PREFIGURATIVE POLITICS AND MATERIAL ENGAGEMENT
In both design and prefigurative politics how—the means, or through what processes—we can reach a future point is tantamount with what we want to see at that endpoint. In prefigurative politics, the means (e.g., a protest camp or an occupation) are considered the testbed of the desired future. Similarly, in architecture, the means (e.g., the maquette) is the rehearsal of the desired end (the built form). More often than not, the ends remain unrealizable—leaving the maquette or the event as the only manifestations of the projected future. These instances become, in effect, ends in themselves: the only evidence through which we can understand and assess the political or creative work, the only path to the imaginary that drove them.

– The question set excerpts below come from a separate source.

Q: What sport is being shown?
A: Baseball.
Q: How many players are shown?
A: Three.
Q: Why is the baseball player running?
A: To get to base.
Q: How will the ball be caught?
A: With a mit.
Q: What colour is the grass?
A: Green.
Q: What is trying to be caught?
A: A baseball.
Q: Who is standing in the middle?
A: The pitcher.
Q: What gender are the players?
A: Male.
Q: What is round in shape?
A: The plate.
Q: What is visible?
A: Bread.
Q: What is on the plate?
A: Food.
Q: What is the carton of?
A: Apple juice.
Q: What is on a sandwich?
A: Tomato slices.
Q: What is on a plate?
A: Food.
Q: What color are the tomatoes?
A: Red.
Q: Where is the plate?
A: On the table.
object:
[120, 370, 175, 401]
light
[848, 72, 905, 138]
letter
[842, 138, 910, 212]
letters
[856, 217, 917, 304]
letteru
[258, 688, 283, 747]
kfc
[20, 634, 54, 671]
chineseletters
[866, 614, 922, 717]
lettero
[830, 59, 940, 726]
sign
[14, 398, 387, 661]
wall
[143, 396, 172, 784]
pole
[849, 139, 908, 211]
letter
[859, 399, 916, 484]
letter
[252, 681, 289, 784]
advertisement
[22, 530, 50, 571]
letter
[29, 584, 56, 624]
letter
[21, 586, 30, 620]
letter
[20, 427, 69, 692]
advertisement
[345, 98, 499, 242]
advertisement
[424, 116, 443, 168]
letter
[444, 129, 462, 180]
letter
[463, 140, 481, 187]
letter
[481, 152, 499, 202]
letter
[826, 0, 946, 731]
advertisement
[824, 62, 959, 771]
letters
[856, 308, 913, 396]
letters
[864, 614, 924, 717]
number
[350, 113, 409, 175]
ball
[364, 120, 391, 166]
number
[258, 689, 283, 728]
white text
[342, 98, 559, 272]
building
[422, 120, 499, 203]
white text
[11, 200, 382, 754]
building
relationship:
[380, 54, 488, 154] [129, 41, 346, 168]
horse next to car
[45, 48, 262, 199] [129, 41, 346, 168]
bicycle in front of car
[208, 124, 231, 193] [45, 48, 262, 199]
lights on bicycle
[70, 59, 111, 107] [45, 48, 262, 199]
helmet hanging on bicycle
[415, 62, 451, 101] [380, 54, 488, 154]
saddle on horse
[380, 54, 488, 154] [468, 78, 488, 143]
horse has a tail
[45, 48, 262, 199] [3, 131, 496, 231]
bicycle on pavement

What insights and lessons does prefiguration in design hold for the politics of prefiguration? (And what in the designerly prefiguration might be political)? In attempting to explore such questions, Prof. Traganou will dive into a photograph of her twenty-year-old self, that pivots around the maquette of the “Constellation,” a design project she created for an architecture class in her junior year, remembering herself in prefigurative action.
Jilly Traganou is Professor of Architecture and Urbanism at Parsons School of Design and a 2020-21 GIDEST Faculty Fellow. Her work examines questions related to social movements, dissent, and prefigurative politics taking into account processes of material engagement and spatial agency.